* Your instructions
Compute how many lines in the data below contain "investment"; answer only with that number.

* Data section
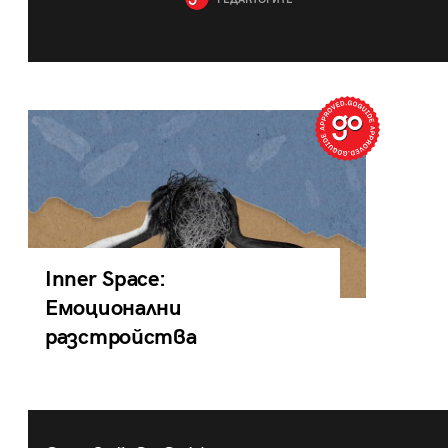
РЕДАКТОРИТЕ
Inner Space:
Емоционални
разстройства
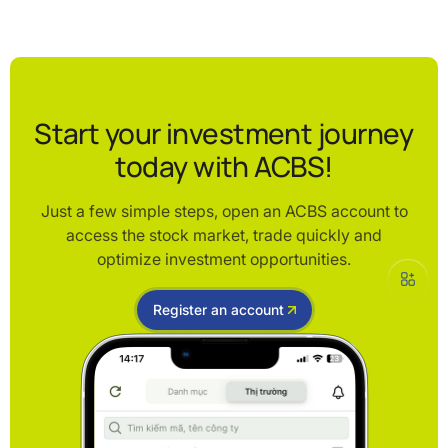
Start your investment journey
today with ACBS!
Just a few simple steps, open an ACBS account to
access the stock market, trade quickly and
optimize investment opportunities.
Register an account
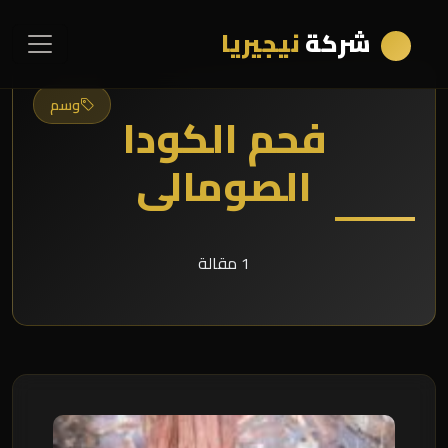
شركة
نيجيريا
وسم
فحم الكودا
الصومالى
1 مقالة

* Result of this task
2